まず、揮発性メモリと、バッテリと揮発性メモリとの間の接続をオンオフするバッテリスイッチとを有するメモリモジュールを想定する。このメモリモジュールにおいて、バッテリスイッチがオンからオフに切り替えられた場合、揮発性メモリの電圧は、メモリモジュール内のコンデンサなどの影響を受けることで緩やかに降下する。ここで、揮発性メモリの電圧がデータ保持可能な電圧値を下回った直後にバッテリスイッチがオフからオンに切り替えられた場合、揮発性メモリのデータが部分的に消失しつつ完全に消去されない状態で電源が再投入されることがある。このような場合、プロセッサが揮発性メモリの部分的なデータ消失を検出できないまま再起動され、正常な出力を実行できないことがある。
特に、電子機器が特許文献2のような形状測定機である場合には、プロセッサが揮発性メモリに書き込まれているはずの測定条件を読み取ることができず、エラーが生じるという問題が生じる。
【0006】
本発明は、バッテリの消費を抑制可能なメモリモジュールおよび形状測定機において、揮発性メモリの不具合発生を抑制することを目的とする。
【課題を解決するための手段】
【0007】
本発明の一態様に係るメモリモジュールは、揮発性メモリと、バッテリの電力を前記揮発性メモリに供給する電力供給経路と、前記揮発性メモリに対して並列な関係で前記電力供給経路に接続された第1コンデンサと、前記第1コンデンサに対して並列な関係で前記電力供給経路に接続された放電抵抗と、前記電力供給経路を前記バッテリに接続するオン状態と、前記電力供給経路を放電切替経路に接続するオフ状態とを切り替えるバッテリスイッチと、前記バッテリスイッチが前記オン状態から前記オフ状態に切り替えられ、かつ、前記電力供給経路から前記バッテリスイッチを介して前記放電切替経路に任意の電荷が流入する間、前記放電抵抗をグランドに接続する放電スイッチと、を備える。

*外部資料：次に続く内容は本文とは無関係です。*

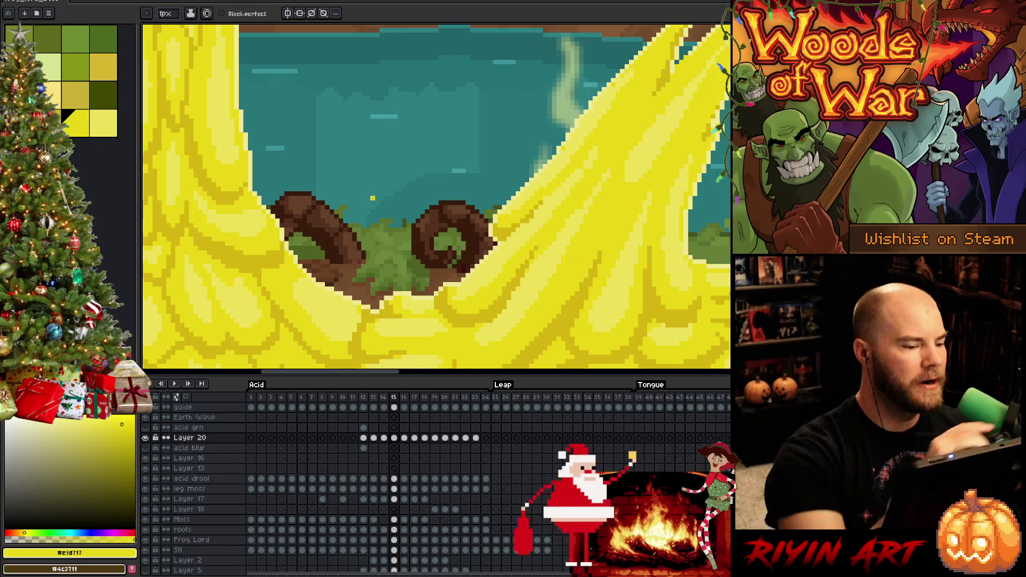
# - Shade with sampled pale yellow, erase stray pixels, and zoom out to check the whole scene
pyautogui.press('i')
pyautogui.click(297, 258)
pyautogui.press('b')
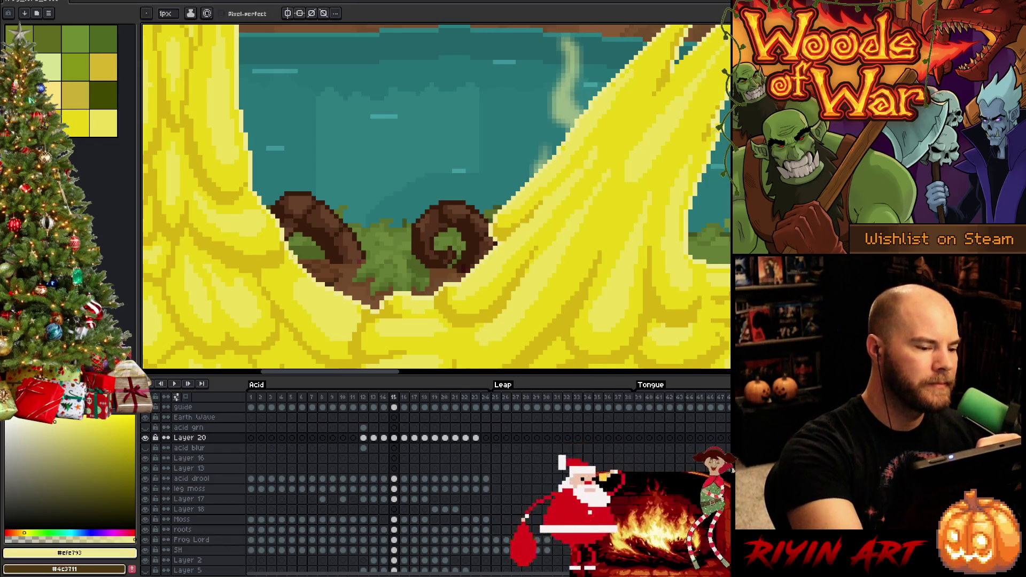
pyautogui.press('e')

このような構成では、バッテリスイッチがオン状態からオフ状態に切り替えられると、放電抵抗がグランドに接続されることで、第1コンデンサが放電抵抗により放電される。その結果、揮発性メモリに加わる電圧が急速に低下するため、揮発性メモリのデータが素早く消去される。よって、バッテリスイッチが連続的に切り替え操作された場合において、揮発性メモリに対するバッテリの電力遮断後、当該電力が再投入される前に、揮発性メモリのデータを完全に消去することができる。これにより、揮発性メモリのデータが部分的に消失した状態で電力を再投入されることを抑制でき、揮発性メモリにおける不完全なデータ消失状態という不具合の発生を抑制できる。
【0008】
本発明の一態様に係るメモリモジュールは、前記電力供給経路に設けられ、かつ、前記第1コンデンサから前記バッテリへの電流の逆流を防止するダイオードと、前記ダイオードの上流側において、前記第1コンデンサに対して並列な関係で前記電力供給経路に接続された第2コンデンサと、をさらに備えることが好ましい。

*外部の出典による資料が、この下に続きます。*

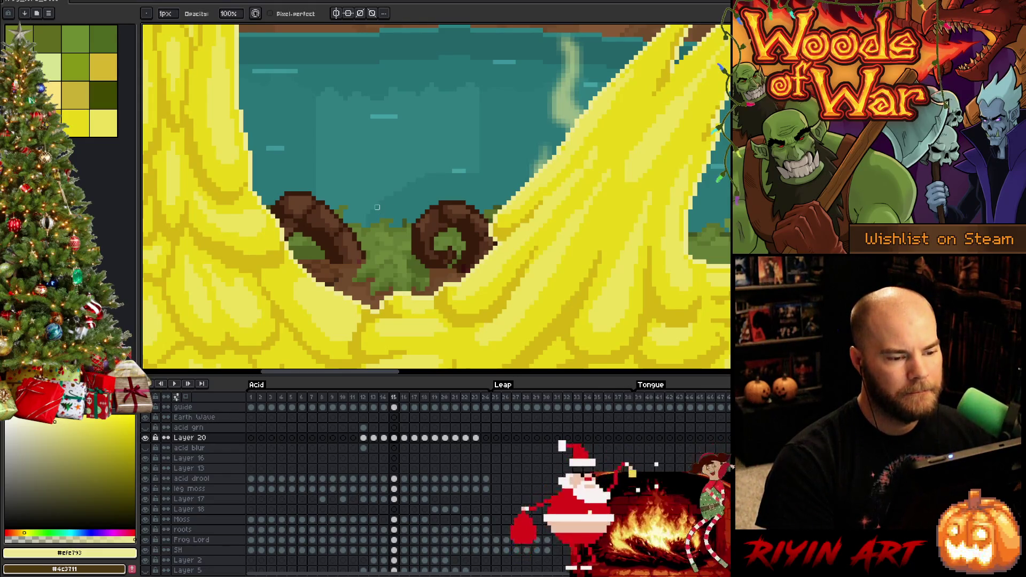
pyautogui.scroll(-3, 381, 208)
pyautogui.scroll(1, 368, 199)
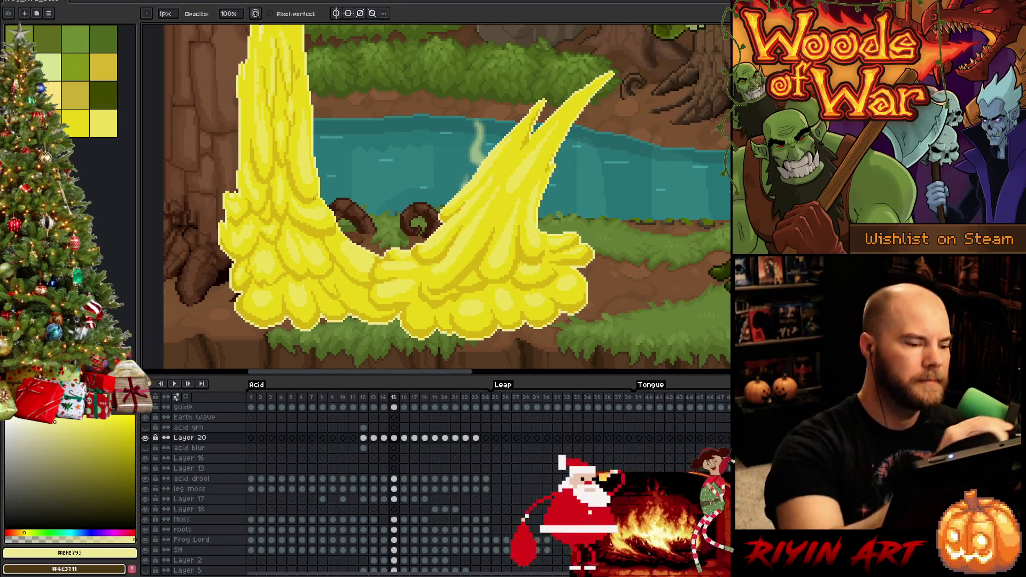
# - Shade the base bubbles with dark yellow #d6b511 and mid yellow #e9d717
pyautogui.press('i')
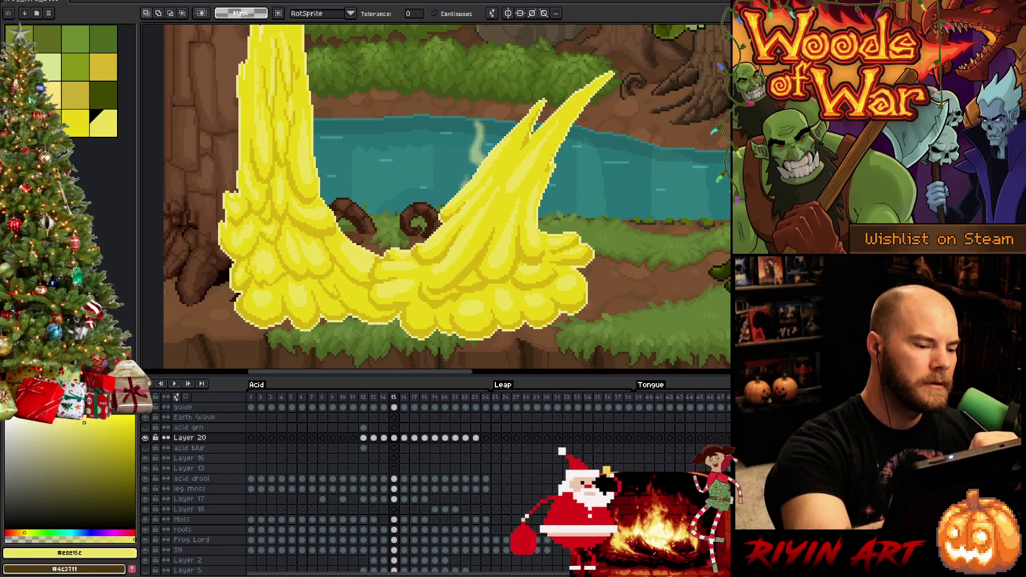
pyautogui.click(299, 224)
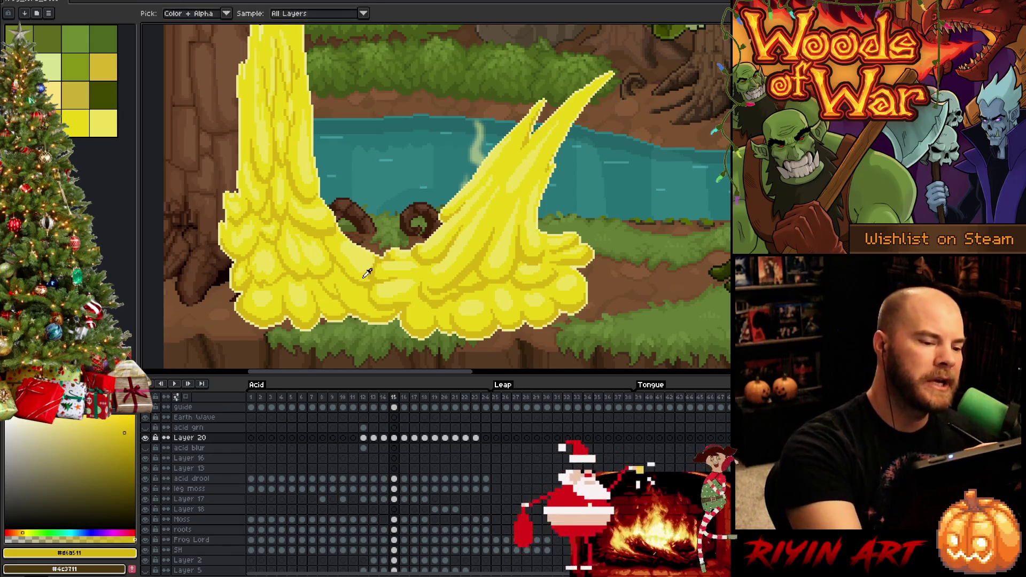
pyautogui.click(74, 123)
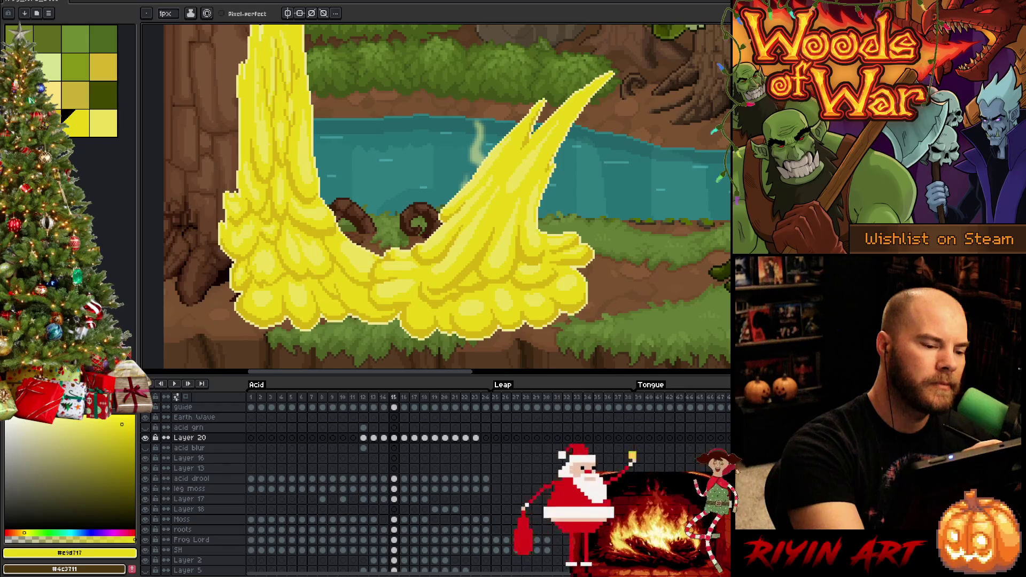
pyautogui.keyDown('alt'); pyautogui.click(374, 276); pyautogui.keyUp('alt')
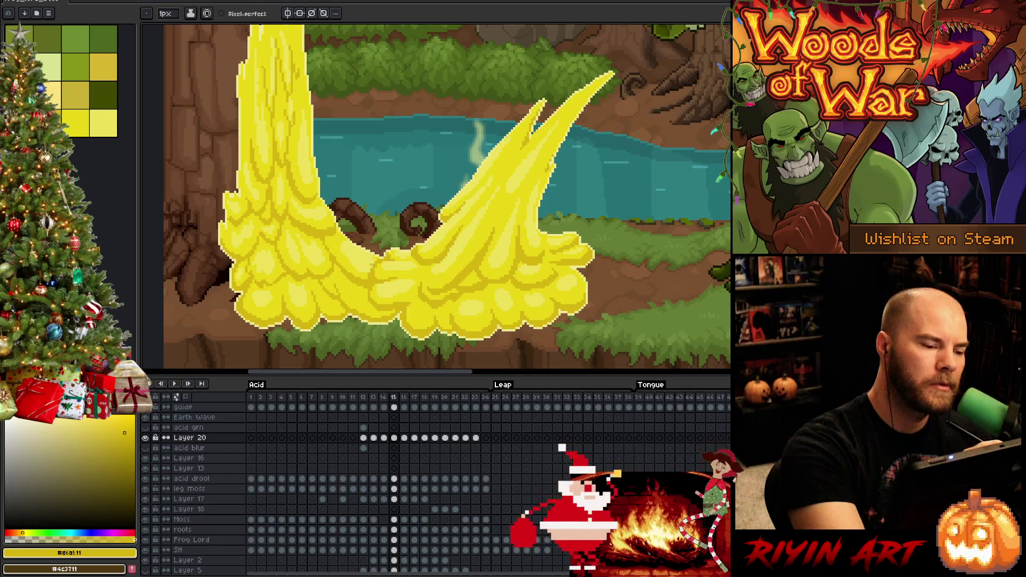
pyautogui.keyDown('alt'); pyautogui.click(373, 289); pyautogui.keyUp('alt')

このような構成では、第2コンデンサに蓄積された電荷を利用して放電スイッチが好適にオン動作することができる。
【0009】
本発明の一態様に係るメモリモジュールにおいて、前記放電スイッチは、前記放電切替経路に接続された制御端子を有し、かつ、前記放電抵抗と前記グランドとの間に接続された半導体スイッチであってもよい。
【0010】
本発明の一態様に係るメモリモジュールにおいて、前記放電スイッチは、前記放電切替経路に設けられた発光ダイオードと、前記放電抵抗と前記グランドとの間に接続され、前記発光ダイオードから光信号を受光するフォトトランジスタと、を有してもよい。
【0011】
本発明の一態様に係る形状測定機は、ワークの表面粗さを測定する形状測定機であって、上述のいずれかに記載のメモリモジュールと、前記揮発性メモリに電力を供給する前記バッテリと、前記揮発性メモリに保存された測定条件に基づいて測定処理を行うプロセッサと、を含み、前記バッテリスイッチが前記オフ状態から前記オン状態に切り替えられた場合、前記プロセッサは、前記測定条件のデフォルトデータを前記揮発性メモリに書き込む。

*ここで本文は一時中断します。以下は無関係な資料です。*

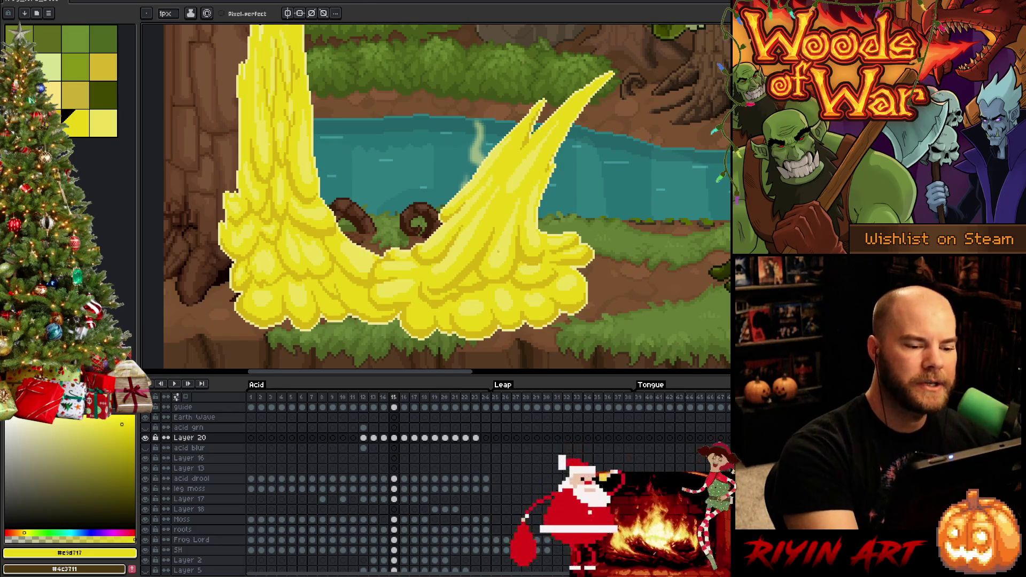
# - Alternate light yellow #ede15c highlights with dark and mid yellow on the bubble lobes
pyautogui.keyDown('alt'); pyautogui.click(467, 239); pyautogui.keyUp('alt')
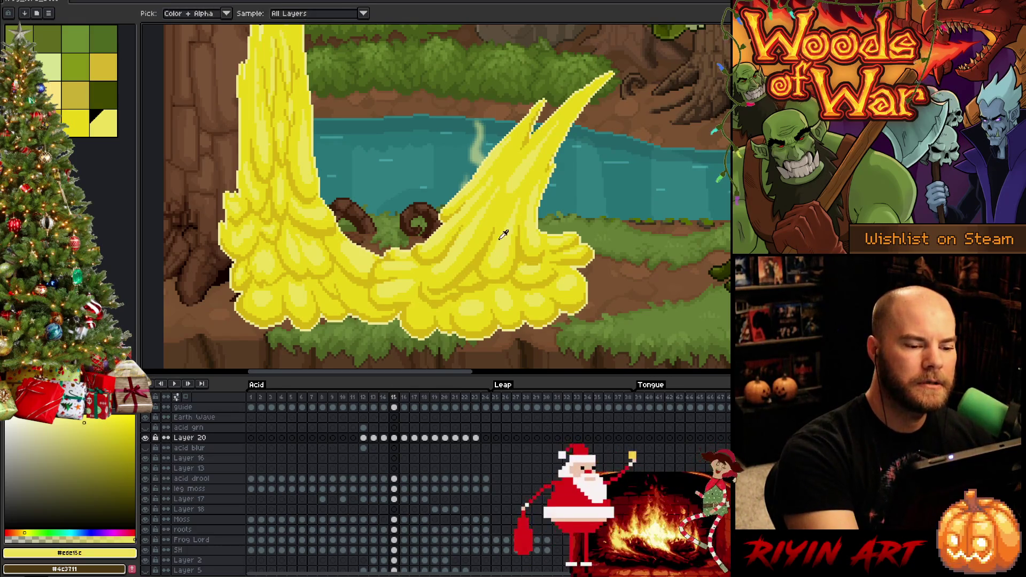
pyautogui.keyDown('alt'); pyautogui.click(427, 283); pyautogui.keyUp('alt')
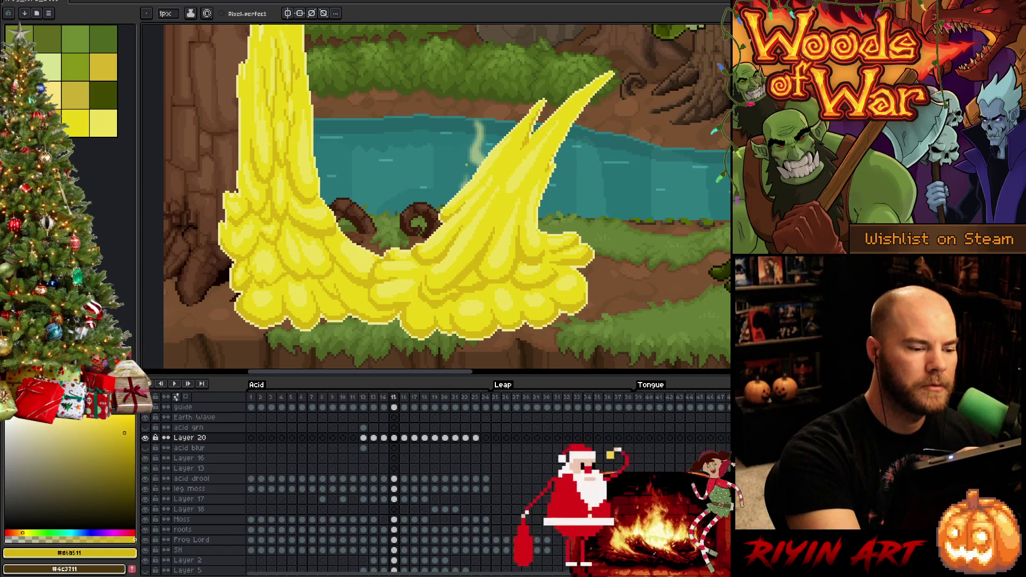
pyautogui.keyDown('alt'); pyautogui.click(447, 261); pyautogui.keyUp('alt')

このような構成では、上述のメモリモジュールの効果により、揮発性メモリの不完全なデータ消失状態の発生が抑制されるため、プロセッサの再起動時、測定条件のデフォルトデータを揮発性メモリに正常に書き込むことができる。このため、形状測定機は、再起動によるエラーを出すことなく、正常に測定動作を行うことができる。
【図面の簡単な説明】
【0012】
図1】第1実施形態のメモリモジュールを含む形状測定機を模式的に示す図であって、バッテリスイッチのオン状態(形状測定機の通常使用状態)を説明する図。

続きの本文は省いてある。